** START TEXT SEGMENT **

In the Article 78 proceeding, petitioners maintain that the preservation of this land was an explicit mitigation condition imposed by the New York State Department of Environmental Conservation (“DEC”) under the State Environmental Quality Review Act (“SEQRA”), as a condition under which the City obtained a landfill permit in 2000. Petitioners/plaintiffs also maintain that a permittee cannot break a commitment to provide a specific mitigation measure under SEQRA.
Some of the petitioners are also asserting claims as plaintiff taxpayers in the City of Albany, under § 51 of the General Municipal Law. Plaintiffs maintain that the land was acquired for parkland purposes, and is now imbued with a public trust. As discussed at length in Point III below, land acquired for parkland can not be alienated for other purposes without the approval of the state legislature. Plaintiffs assert that the use of land acquired for park purposes for landfill expansion constitutes an illegal act, and seek to enjoin such use.

** END TEXT SEGMENT **
** START SUPPLIED INFORMATION **

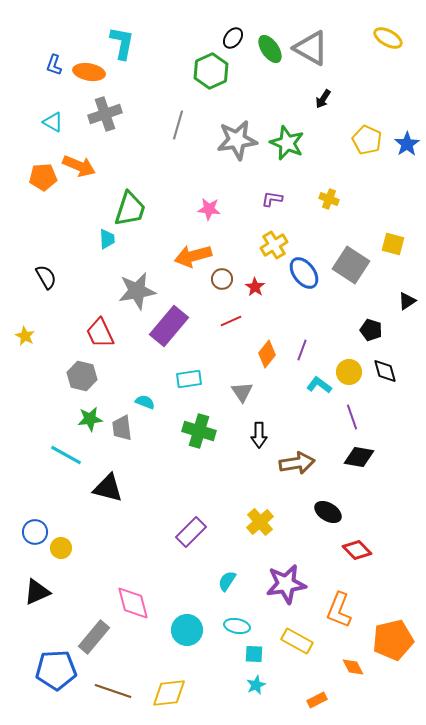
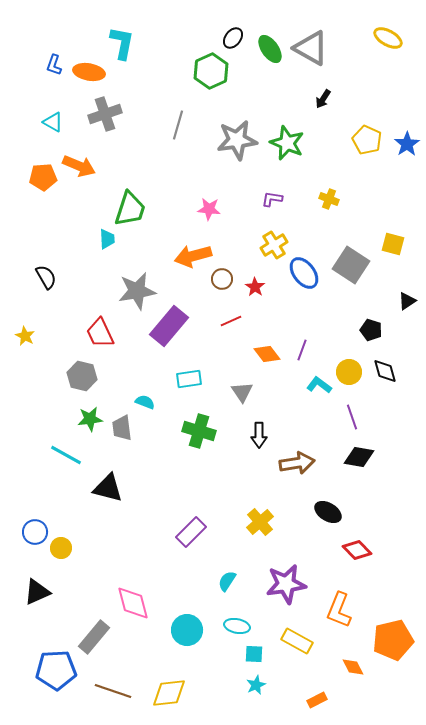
orange diamond at (267, 354): rotated 76 degrees counterclockwise
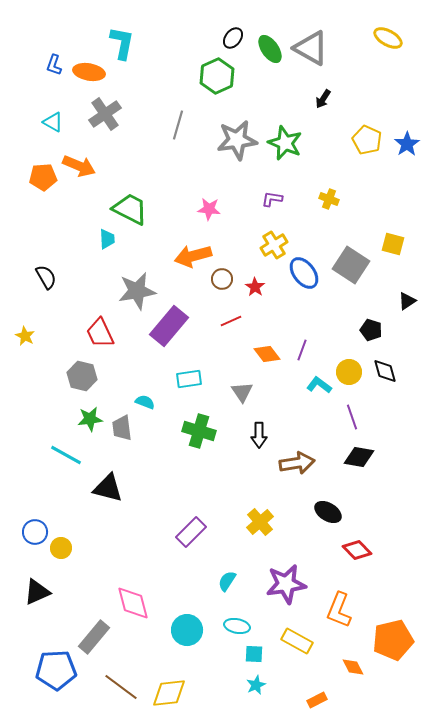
green hexagon at (211, 71): moved 6 px right, 5 px down
gray cross at (105, 114): rotated 16 degrees counterclockwise
green star at (287, 143): moved 2 px left
green trapezoid at (130, 209): rotated 81 degrees counterclockwise
brown line at (113, 691): moved 8 px right, 4 px up; rotated 18 degrees clockwise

** END SUPPLIED INFORMATION **

PROBLEMS:
1. Using the landfill challenge text, answer the following:
(a) Which agency imposed the mitigation condition that the petitioners cite?
(b) In what year did the City obtain its landfill permit?
(c) Under which section of which law do some petitioners assert claims as taxpayers?
2. Output the part of the landfill challenge text starting with "Some of the" and going on through "enjoin such use.".

TASK SOLUTIONS:
1.
(a) The New York State Department of Environmental Conservation (DEC)
(b) 2000
(c) § 51 of the General Municipal Law

2.
Some of the petitioners are also asserting claims as plaintiff taxpayers in the City of Albany, under § 51 of the General Municipal Law. Plaintiffs maintain that the land was acquired for parkland purposes, and is now imbued with a public trust. As discussed at length in Point III below, land acquired for parkland can not be alienated for other purposes without the approval of the state legislature. Plaintiffs assert that the use of land acquired for park purposes for landfill expansion constitutes an illegal act, and seek to enjoin such use.